Si Contes de juillet s’entend au pluriel, c’est à la manière des Contes des quatre saisons d’Éric Rohmer, c’est à dire dans une composition musicale qui ne se réduit pas qu’à une somme d’histoires délivrant leur petite mélodie morale mais celle qui se donne plutôt comme un croisement malicieux des récits d’un seul recueil. L’Amie du dimanche et Hanne et la fête nationale ne sont donc pas deux courts-métrages mais deux mouvements narratifs d’un unique long-métrage. Ils ont leur unité propre mais leurs sens en commun. Ils sont deux miroirs qui se renvoient des histoires en reflet ; les ressemblances s’y découvrent à l’envers. L’Amie du dimanche : se séparer pour mieux se retrouver. Hanne et la fête nationale : se lier pour mieux se séparer. Au fond de la cornée, une image est toujours à l’envers. Ces deux contes se toisent en chiens de faïence et en amis ; ainsi ils apprennent à se voir.

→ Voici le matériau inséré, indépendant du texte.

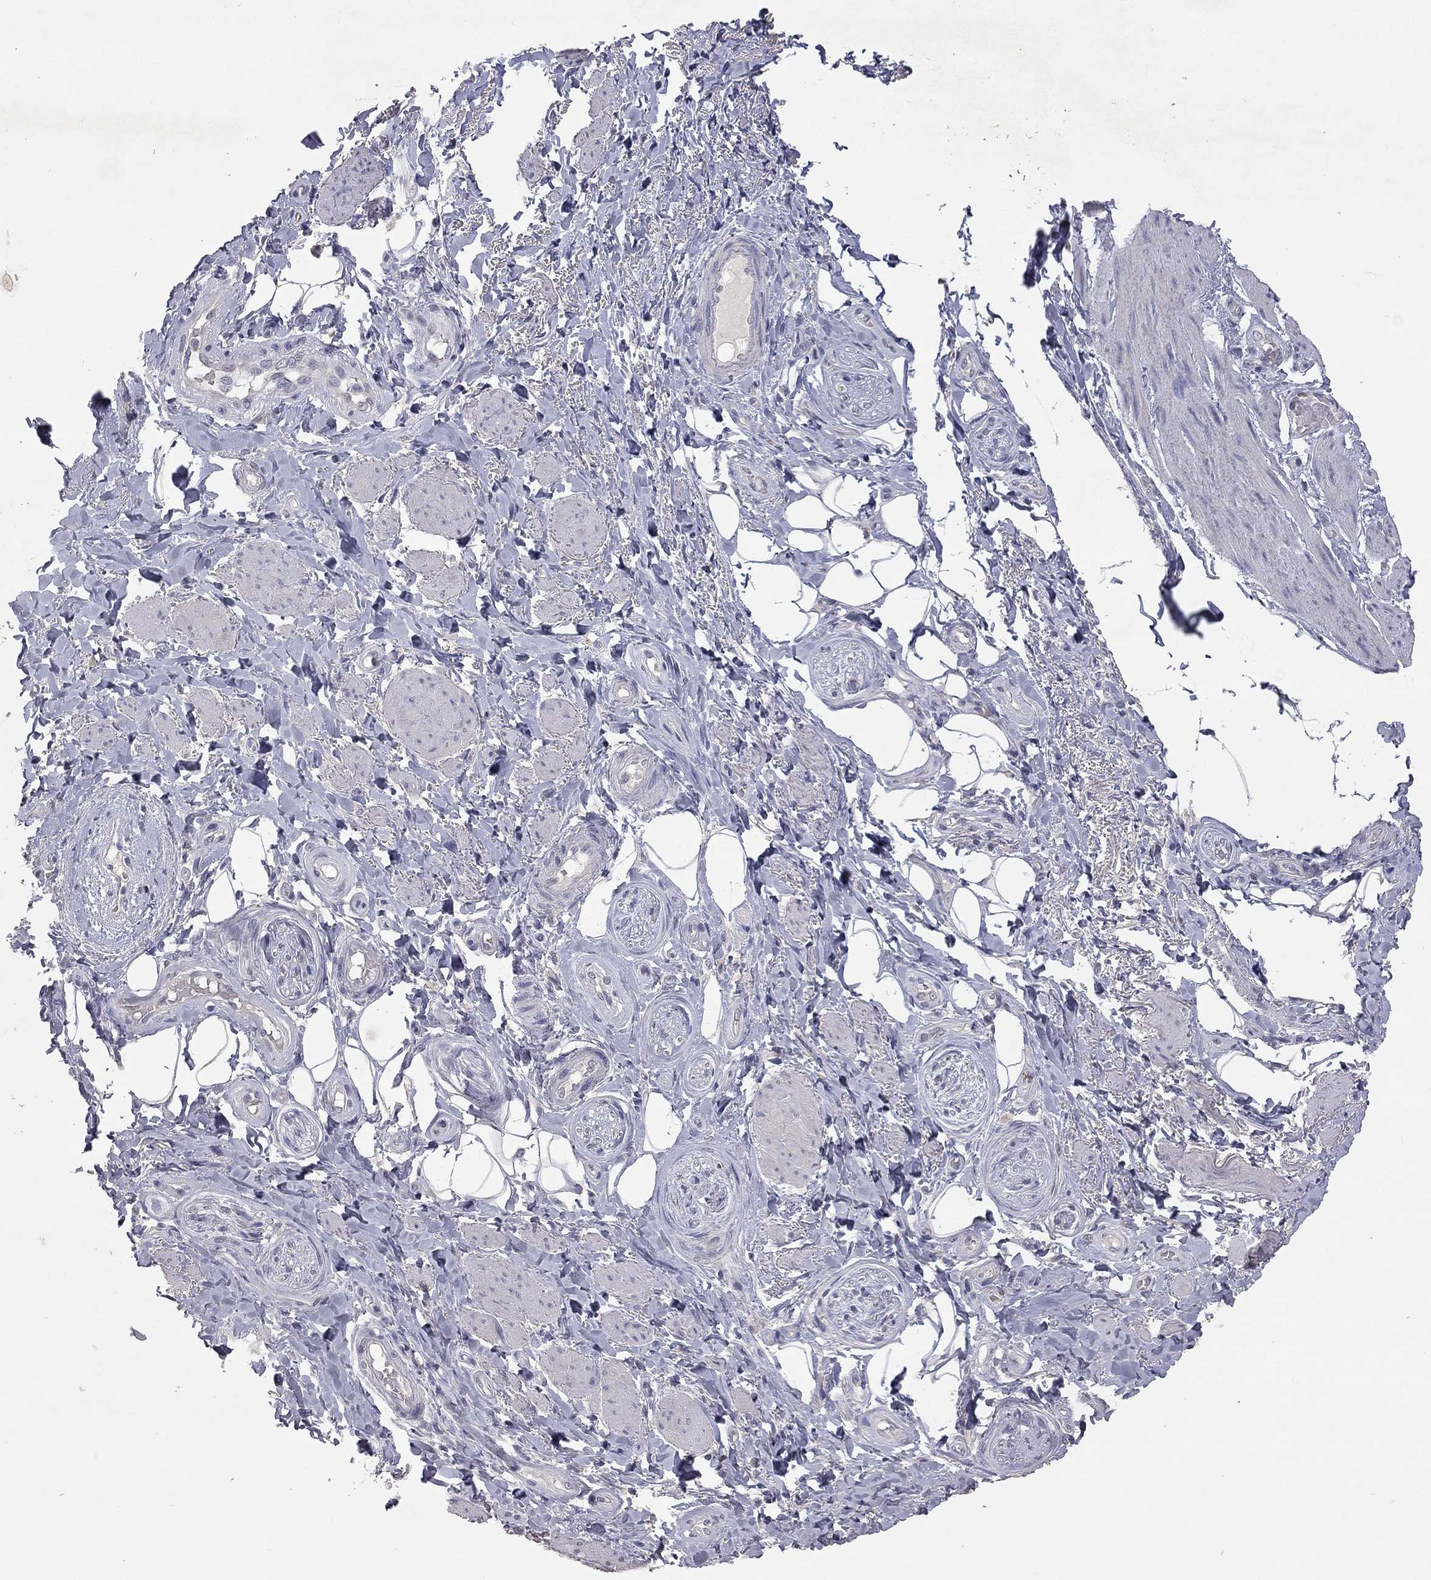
{"staining": {"intensity": "negative", "quantity": "none", "location": "none"}, "tissue": "adipose tissue", "cell_type": "Adipocytes", "image_type": "normal", "snomed": [{"axis": "morphology", "description": "Normal tissue, NOS"}, {"axis": "topography", "description": "Skeletal muscle"}, {"axis": "topography", "description": "Anal"}, {"axis": "topography", "description": "Peripheral nerve tissue"}], "caption": "The micrograph reveals no staining of adipocytes in benign adipose tissue. Brightfield microscopy of immunohistochemistry stained with DAB (3,3'-diaminobenzidine) (brown) and hematoxylin (blue), captured at high magnification.", "gene": "SYT12", "patient": {"sex": "male", "age": 53}}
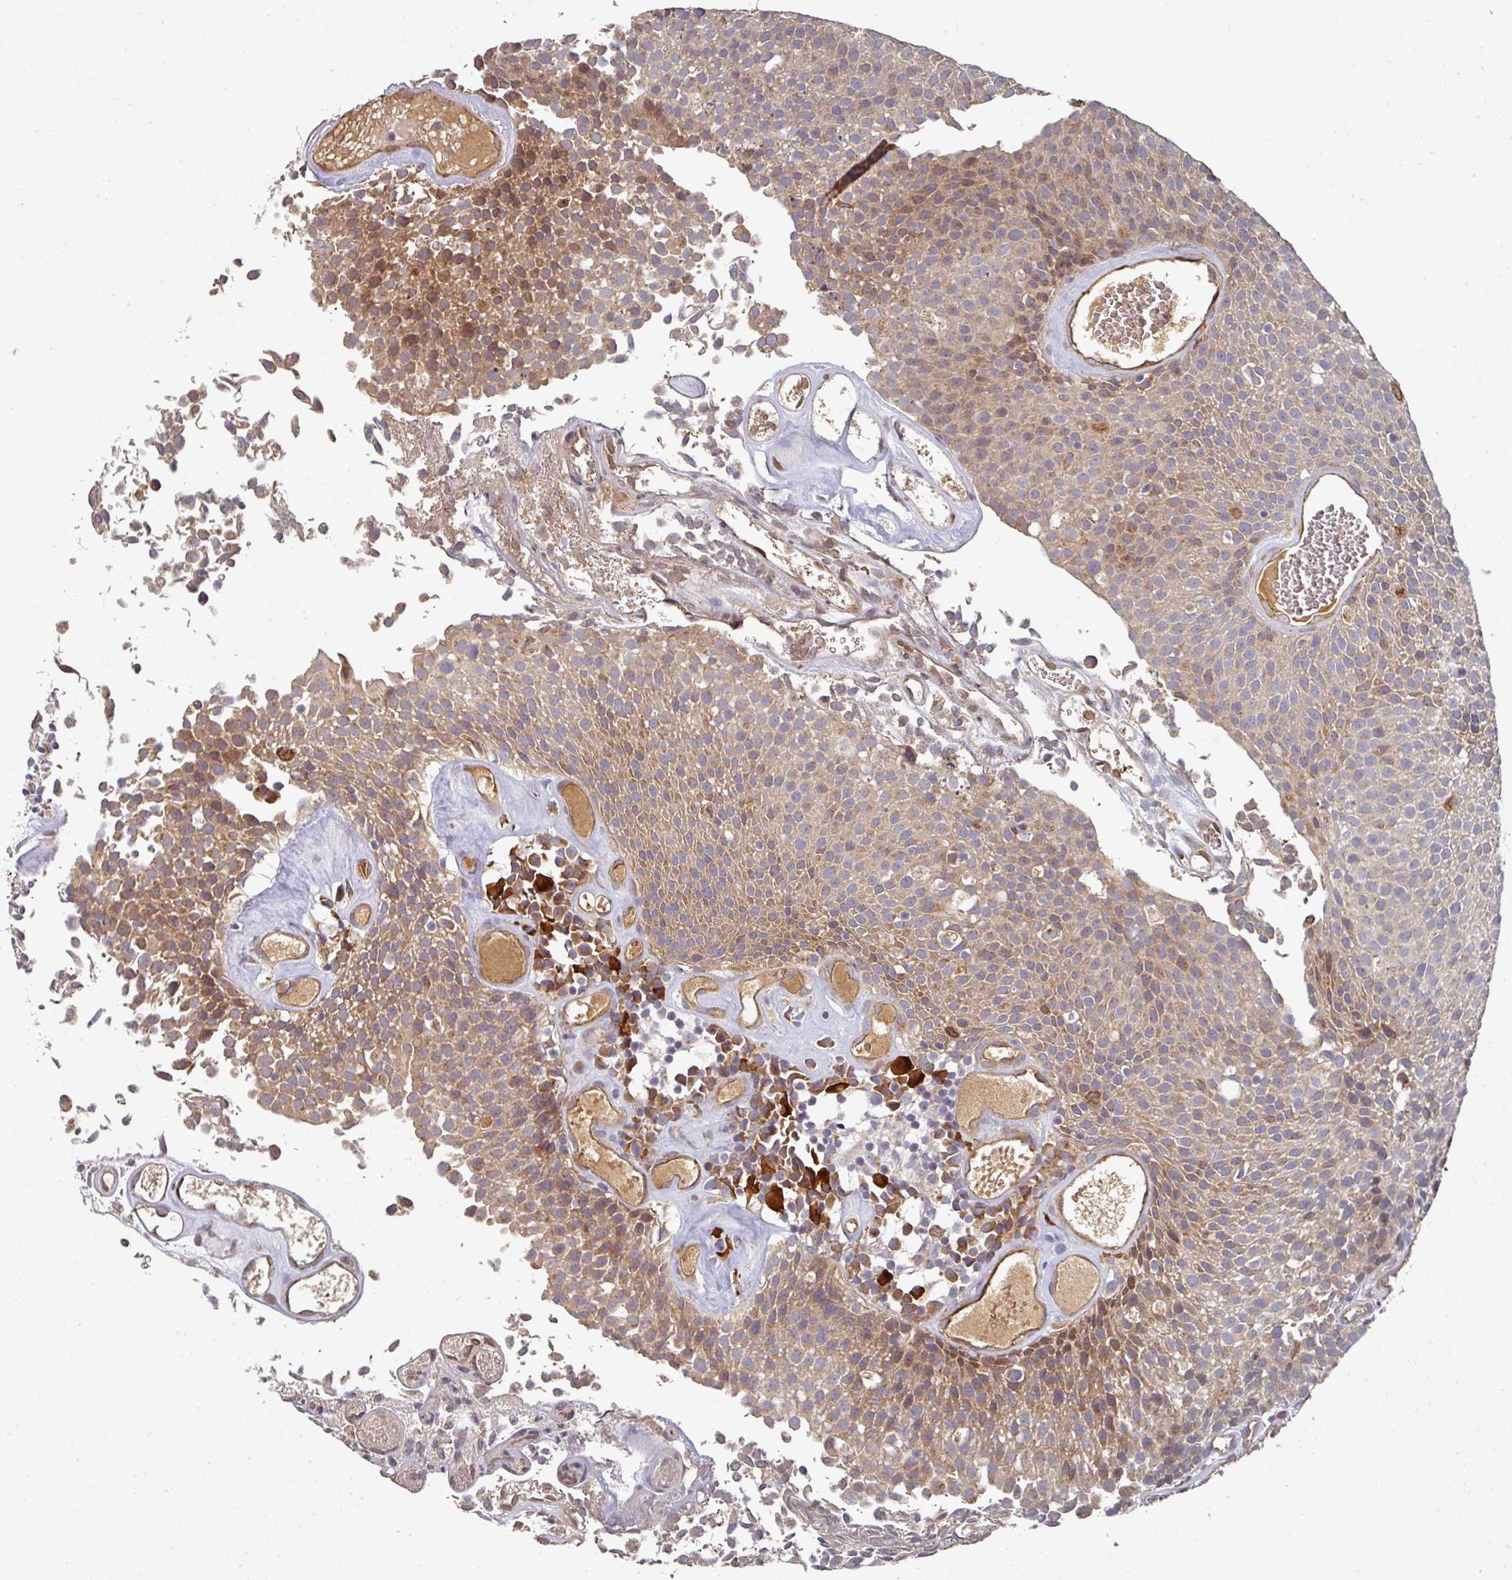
{"staining": {"intensity": "moderate", "quantity": "25%-75%", "location": "cytoplasmic/membranous"}, "tissue": "urothelial cancer", "cell_type": "Tumor cells", "image_type": "cancer", "snomed": [{"axis": "morphology", "description": "Urothelial carcinoma, Low grade"}, {"axis": "topography", "description": "Urinary bladder"}], "caption": "Low-grade urothelial carcinoma stained for a protein (brown) demonstrates moderate cytoplasmic/membranous positive positivity in approximately 25%-75% of tumor cells.", "gene": "EDEM2", "patient": {"sex": "female", "age": 79}}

La façon aléatoire dont les histoires des personnages s’enchaînent dans les deux récits dessinent tout d’abord des parcours d’amitié et d’amour en errance et en perpétuelle recomposition. Dans L’Amie du dimanche, Miléna et Lucie c’est d’abord l’histoire d’une amitié en apprentissage avec tous les balbutiements qui vont avec. Il leur faut vivre des histoires en parallèle par le biais d’un deuxième homme – plus précisément les hommes secondaires d’histoires secondaires – pour renforcer leur histoire commune, celle qui s’écrit de l’aube au crépuscule à la base de loisirs de Cergy (le personnage principal à la sève magique de L’île au trésor du même Guillaume Brac). De ces deux histoires quasi théâtrales naît le plaisir du jeu. Miléna est embarquée dans une histoire de marivaudage grotesque qui tombe à l’eau ; Lucie dans un récit chevaleresque en compagnie d’un chevalier des bois de banlieue. Les deux amies se retrouvent par hasard à la fin, miment chacune leur récit d’aventure et décident d’arpenter la même route. Dans Hanne et la fête nationale, Hanne entraîne dans son pas vif des histoires sitôt débutées sitôt achevées. Ces histoires sont des courses qu’elle a tôt fait d’arrêter, plus ou moins de son gré : Andrea qui se masturbe sur elle et la poursuit dans les couloirs ; son copain norvégien qu’elle fait taire sur Skype d’une fermeture de clapet d’ordinateur ; Roman qui la suit durant le défilé du 14 juillet mais qui se fera arrêter par le coup de poing impulsif d’Andrea. Lorsqu’elle danse avec Sipan le pompier, le sens du récit s’inverse : c’est enfin lui qui entraîne le pas et elle qui se laisse guider. Mais quand la danse s’arrête, la solitude revient.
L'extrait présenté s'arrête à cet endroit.